[RECORDS — start]

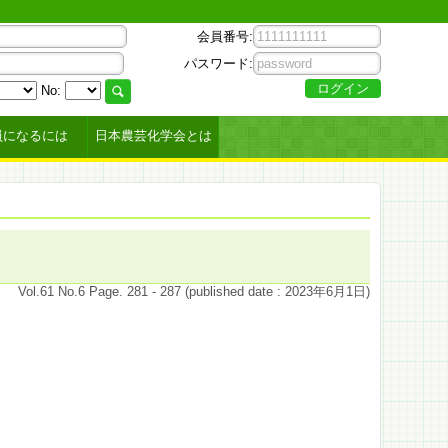
会員番号:
パスワード:
No:
員になるには
日本農芸化学会とは
Vol.61 No.6 Page. 281 - 287 (published date : 2023年6月1日)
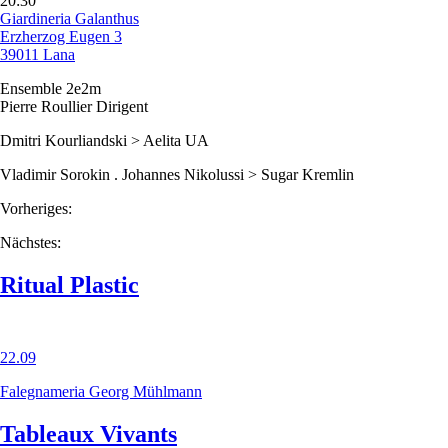
20:30
Giardineria Galanthus
Erzherzog Eugen 3
39011 Lana
Ensemble 2e2m
Pierre Roullier Dirigent
Dmitri Kourliandski > Aelita UA
Vladimir Sorokin . Johannes Nikolussi > Sugar Kremlin
Vorheriges:
Nächstes:
Ritual Plastic
22.09
Falegnameria Georg Mühlmann
Tableaux Vivants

[RECORDS — finish]

• [WHAT YOU NEED TO DO]:
Your copy of the records must match them exactly, except that no pictures appear in it.

• [TASK RESULT]:
会員番号:
パスワード:
No:
員になるには
日本農芸化学会とは
Vol.61 No.6 Page. 281 - 287 (published date : 2023年6月1日)
20:30
Giardineria Galanthus
Erzherzog Eugen 3
39011 Lana
Ensemble 2e2m
Pierre Roullier Dirigent
Dmitri Kourliandski > Aelita UA
Vladimir Sorokin . Johannes Nikolussi > Sugar Kremlin
Vorheriges:
Nächstes:
Ritual Plastic
22.09
Falegnameria Georg Mühlmann
Tableaux Vivants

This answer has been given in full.